Acceptance marks displayed on top left of this...

Acceptance marks displayed on top left of this sign (Photo credit: Wikipedia)

I hide money from my wife.

Some of you just started screaming at your monitor that I’m a horrible person.

That’s cool.

You’re wrong, but the fact that I got that reaction out of you makes me smile.

Ok, I might be a little bit horrible, but not because I hide money.

My wife has an admitted shopping problem.  If she thinks we’re broke, she shops less.  That’s a win and allows me to save up for our long-term goals and provide for our financial security.

I don’t lie about it.  If she asks how we’re doing, I tell her.  At least in general terms.

But I didn’t tell her about my annual bonus, until we had a bunch of car repairs come up that would have swamped our emergency fund.

I also haven’t told her about the cash I’ve been stockpiling.

A couple of years ago, the power went out here for four days.  It wasn’t just our house, it was 75% of everything within 5 miles of our house.

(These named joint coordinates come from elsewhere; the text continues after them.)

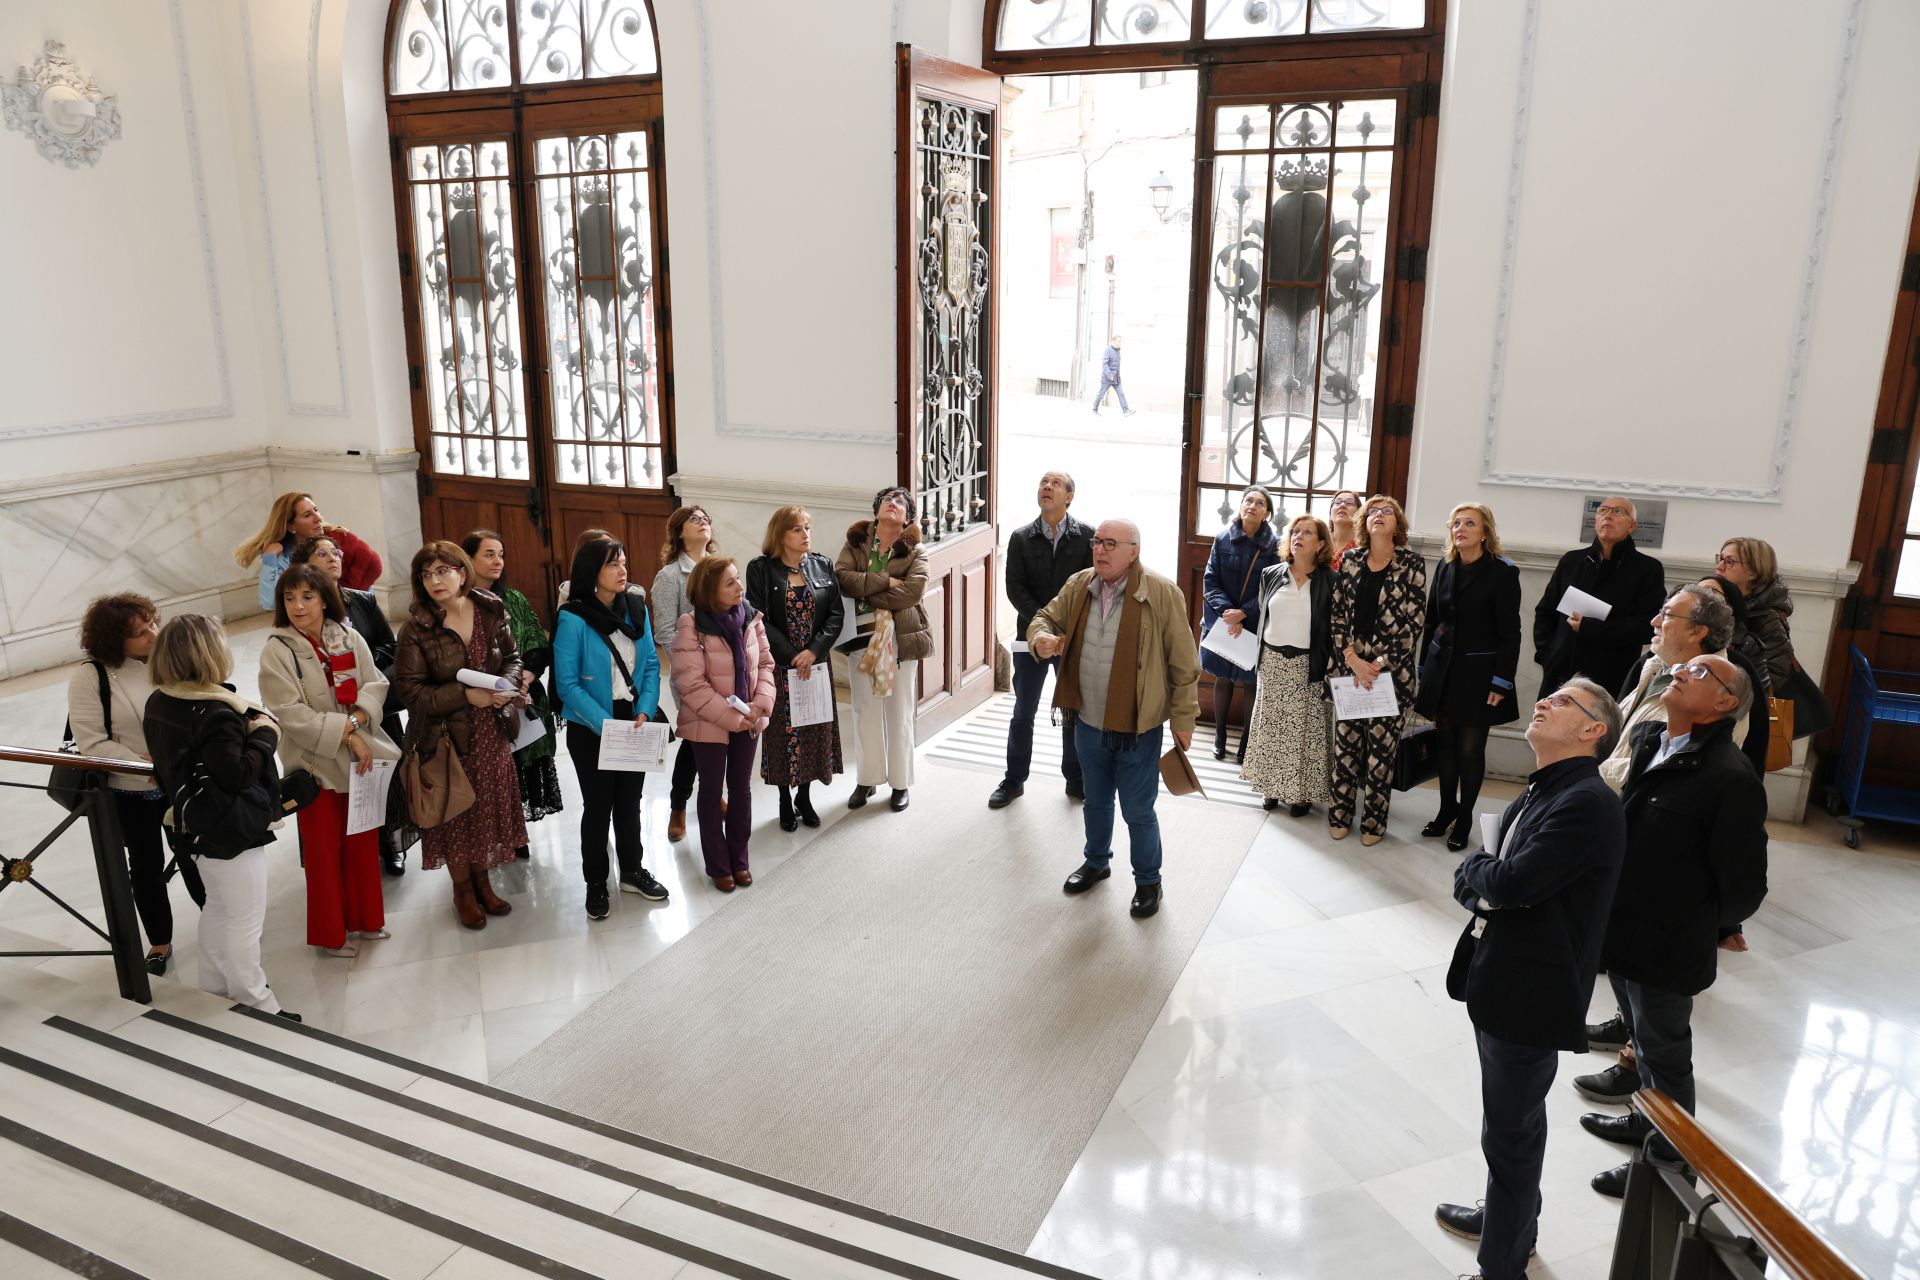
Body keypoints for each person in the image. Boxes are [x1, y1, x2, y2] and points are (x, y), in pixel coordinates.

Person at [1433, 678, 1626, 1280]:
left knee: (1511, 1137)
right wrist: (1483, 877)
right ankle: (1511, 1221)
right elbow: (1485, 877)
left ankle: (1502, 1267)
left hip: (1529, 992)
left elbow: (1509, 883)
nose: (1544, 702)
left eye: (1564, 702)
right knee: (1511, 1125)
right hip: (1505, 979)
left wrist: (1481, 877)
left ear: (1594, 731)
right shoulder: (1549, 787)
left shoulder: (1586, 803)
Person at [1584, 654, 1768, 1200]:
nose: (1680, 671)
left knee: (1664, 1051)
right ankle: (1647, 1121)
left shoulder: (1729, 778)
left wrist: (1701, 922)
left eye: (1699, 672)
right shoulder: (1651, 742)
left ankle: (1667, 1164)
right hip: (1622, 929)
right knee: (1640, 1038)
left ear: (1725, 703)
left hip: (1667, 943)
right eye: (1682, 665)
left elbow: (1745, 884)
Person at [1028, 518, 1199, 919]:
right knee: (1096, 801)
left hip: (1137, 727)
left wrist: (1184, 717)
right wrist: (1041, 638)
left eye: (1110, 543)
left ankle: (1148, 881)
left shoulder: (1161, 593)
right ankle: (1096, 861)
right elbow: (1044, 617)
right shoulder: (1080, 585)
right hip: (1086, 718)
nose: (1100, 550)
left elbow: (1183, 661)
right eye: (1096, 542)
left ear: (1133, 551)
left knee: (1138, 810)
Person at [143, 614, 297, 1020]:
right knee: (245, 920)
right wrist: (265, 733)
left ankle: (212, 991)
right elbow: (235, 775)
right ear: (209, 653)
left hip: (189, 824)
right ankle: (257, 1003)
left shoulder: (160, 700)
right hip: (230, 830)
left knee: (218, 909)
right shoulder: (216, 712)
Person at [258, 565, 398, 959]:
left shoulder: (348, 635)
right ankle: (330, 934)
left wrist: (357, 721)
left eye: (307, 596)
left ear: (324, 599)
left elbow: (375, 683)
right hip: (315, 763)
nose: (298, 606)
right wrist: (348, 733)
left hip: (360, 760)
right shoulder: (277, 649)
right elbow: (289, 712)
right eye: (289, 598)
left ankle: (368, 920)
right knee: (322, 853)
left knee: (362, 842)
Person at [393, 542, 528, 930]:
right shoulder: (417, 628)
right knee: (457, 814)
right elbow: (410, 693)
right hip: (446, 737)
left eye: (443, 571)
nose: (435, 580)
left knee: (486, 809)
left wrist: (508, 685)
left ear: (462, 572)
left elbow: (513, 658)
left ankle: (484, 880)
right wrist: (464, 695)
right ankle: (462, 891)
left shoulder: (489, 609)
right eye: (426, 574)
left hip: (493, 730)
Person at [70, 593, 199, 976]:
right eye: (140, 633)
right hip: (132, 789)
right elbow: (91, 741)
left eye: (152, 625)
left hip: (179, 779)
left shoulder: (168, 659)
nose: (153, 635)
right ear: (114, 642)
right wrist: (143, 764)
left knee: (195, 854)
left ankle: (219, 922)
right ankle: (159, 941)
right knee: (145, 866)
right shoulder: (90, 677)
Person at [553, 537, 666, 920]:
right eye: (612, 565)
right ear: (591, 573)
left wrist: (646, 710)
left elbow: (650, 665)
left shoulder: (636, 608)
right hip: (591, 723)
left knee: (630, 802)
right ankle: (596, 881)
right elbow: (566, 684)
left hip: (633, 717)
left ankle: (632, 871)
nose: (623, 571)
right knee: (599, 805)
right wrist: (605, 725)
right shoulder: (572, 617)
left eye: (623, 562)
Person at [291, 535, 412, 875]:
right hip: (330, 714)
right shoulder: (300, 612)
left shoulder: (363, 601)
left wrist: (359, 666)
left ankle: (389, 843)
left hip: (372, 707)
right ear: (305, 565)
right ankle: (346, 852)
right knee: (341, 784)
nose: (334, 557)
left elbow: (389, 647)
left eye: (336, 551)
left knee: (383, 780)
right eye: (322, 552)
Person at [1415, 503, 1522, 851]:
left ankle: (1464, 819)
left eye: (1469, 523)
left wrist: (1501, 681)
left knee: (1470, 750)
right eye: (1456, 523)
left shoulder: (1503, 572)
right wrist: (1423, 668)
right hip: (1443, 671)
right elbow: (1432, 621)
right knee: (1444, 745)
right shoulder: (1446, 567)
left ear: (1485, 532)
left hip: (1479, 675)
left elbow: (1511, 633)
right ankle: (1446, 810)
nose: (1460, 528)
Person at [671, 556, 777, 891]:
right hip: (709, 723)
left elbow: (766, 666)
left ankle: (739, 860)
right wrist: (735, 717)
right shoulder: (691, 625)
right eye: (729, 582)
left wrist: (761, 705)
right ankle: (718, 865)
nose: (739, 587)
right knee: (711, 791)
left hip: (748, 718)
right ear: (709, 589)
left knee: (742, 790)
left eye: (737, 580)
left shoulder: (750, 617)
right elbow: (691, 684)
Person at [1328, 495, 1427, 846]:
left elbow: (1413, 624)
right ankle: (1339, 815)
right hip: (1350, 671)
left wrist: (1377, 665)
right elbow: (1337, 615)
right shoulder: (1351, 560)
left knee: (1380, 757)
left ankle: (1373, 823)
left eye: (1387, 512)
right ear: (1364, 522)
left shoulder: (1412, 563)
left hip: (1391, 677)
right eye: (1372, 512)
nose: (1379, 516)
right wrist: (1353, 660)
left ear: (1397, 524)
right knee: (1345, 749)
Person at [991, 471, 1095, 809]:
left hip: (1071, 639)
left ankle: (1075, 779)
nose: (1047, 487)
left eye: (1055, 484)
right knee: (1023, 711)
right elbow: (1014, 587)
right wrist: (1041, 626)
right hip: (1030, 640)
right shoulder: (1022, 537)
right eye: (1042, 483)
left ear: (1069, 496)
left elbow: (1090, 588)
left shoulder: (1087, 537)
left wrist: (1063, 629)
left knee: (1071, 711)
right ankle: (1014, 779)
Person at [464, 530, 565, 854]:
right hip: (479, 701)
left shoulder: (515, 599)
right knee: (488, 770)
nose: (497, 561)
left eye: (501, 554)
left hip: (521, 697)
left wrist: (523, 680)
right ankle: (488, 832)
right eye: (489, 554)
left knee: (520, 765)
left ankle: (515, 830)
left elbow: (537, 643)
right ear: (469, 559)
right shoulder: (460, 605)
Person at [745, 507, 845, 832]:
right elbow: (758, 616)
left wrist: (814, 651)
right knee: (782, 733)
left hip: (814, 665)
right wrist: (792, 655)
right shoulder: (760, 569)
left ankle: (804, 795)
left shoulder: (822, 565)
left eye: (807, 528)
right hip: (779, 665)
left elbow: (835, 615)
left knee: (813, 729)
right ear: (780, 535)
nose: (806, 535)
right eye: (797, 530)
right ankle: (784, 800)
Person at [835, 487, 931, 812]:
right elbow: (842, 579)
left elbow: (912, 592)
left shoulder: (917, 550)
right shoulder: (856, 543)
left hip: (901, 639)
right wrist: (886, 581)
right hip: (861, 637)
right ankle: (867, 779)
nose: (893, 504)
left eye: (901, 502)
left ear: (908, 517)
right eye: (888, 500)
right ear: (877, 509)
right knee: (864, 711)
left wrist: (868, 590)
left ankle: (900, 784)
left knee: (899, 712)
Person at [1240, 514, 1335, 816]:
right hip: (1273, 661)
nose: (1298, 536)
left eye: (1307, 532)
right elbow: (1263, 615)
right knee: (1272, 727)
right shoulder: (1271, 573)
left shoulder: (1331, 580)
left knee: (1303, 731)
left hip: (1308, 664)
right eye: (1295, 531)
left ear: (1320, 543)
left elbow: (1333, 625)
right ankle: (1271, 786)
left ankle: (1300, 794)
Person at [1531, 497, 1665, 700]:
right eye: (1603, 510)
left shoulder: (1647, 569)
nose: (1608, 515)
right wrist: (1548, 655)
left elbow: (1646, 628)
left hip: (1609, 674)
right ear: (1595, 520)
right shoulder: (1572, 561)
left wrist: (1591, 628)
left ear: (1632, 526)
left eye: (1618, 511)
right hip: (1560, 671)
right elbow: (1545, 612)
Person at [1200, 486, 1282, 763]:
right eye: (1248, 501)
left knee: (1250, 683)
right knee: (1222, 678)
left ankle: (1246, 741)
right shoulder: (1223, 538)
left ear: (1267, 513)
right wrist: (1227, 612)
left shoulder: (1274, 546)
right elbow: (1210, 579)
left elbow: (1273, 588)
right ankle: (1220, 736)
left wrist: (1244, 613)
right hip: (1223, 621)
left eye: (1260, 503)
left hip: (1254, 622)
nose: (1253, 506)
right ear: (1241, 506)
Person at [651, 508, 716, 842]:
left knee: (720, 734)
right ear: (678, 533)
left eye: (705, 518)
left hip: (725, 669)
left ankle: (713, 793)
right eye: (694, 519)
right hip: (691, 672)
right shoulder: (670, 576)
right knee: (694, 737)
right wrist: (694, 661)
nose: (703, 521)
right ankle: (678, 806)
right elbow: (663, 631)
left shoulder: (720, 568)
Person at [235, 492, 382, 612]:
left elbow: (373, 565)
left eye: (316, 510)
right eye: (307, 515)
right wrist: (269, 560)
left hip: (354, 611)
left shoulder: (339, 537)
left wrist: (344, 603)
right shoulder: (282, 556)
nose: (318, 518)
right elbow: (270, 603)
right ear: (291, 526)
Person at [1714, 537, 1795, 687]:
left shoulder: (1769, 618)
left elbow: (1773, 677)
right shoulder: (1718, 601)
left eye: (1729, 561)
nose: (1719, 566)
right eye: (1720, 558)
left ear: (1753, 572)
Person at [1090, 334, 1134, 416]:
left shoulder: (1118, 350)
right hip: (1107, 378)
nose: (1121, 342)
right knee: (1101, 394)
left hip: (1116, 378)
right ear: (1114, 341)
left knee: (1121, 393)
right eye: (1119, 341)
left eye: (1121, 341)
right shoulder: (1108, 350)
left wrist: (1117, 376)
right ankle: (1094, 409)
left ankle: (1126, 410)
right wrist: (1110, 375)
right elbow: (1105, 364)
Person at [1326, 489, 1364, 563]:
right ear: (1330, 511)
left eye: (1349, 503)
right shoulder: (1319, 542)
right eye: (1337, 502)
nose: (1342, 505)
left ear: (1359, 513)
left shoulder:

When the power came on in some places after a day or two, the phone lines were still down, which meant gas stations couldn’t process credit cards.

Quick, look in your wallet and tell me how much cash you have on you….

Most people live on their credit or debit cards.

Could you buy food or water if your plastic was gone?

I could that week, but not for long, so I started taking the cash payments from my side hustle and putting it aside.  I’d come home, give my wife a little cash, keep a little cash for myself, and put at least 80% of it away.  I absolutely refuse to touch that money for anything.

Part of the “set it aside and forget about” means not revealing its existence.  It would be too easy to dip into it to pay the pizza guy or when we go to Rennfest.

So I don’t talk about, and it gets to sit all by itself in the safe, comfy and warm.  It’s my security blanket, and nobody gets to touch my binky.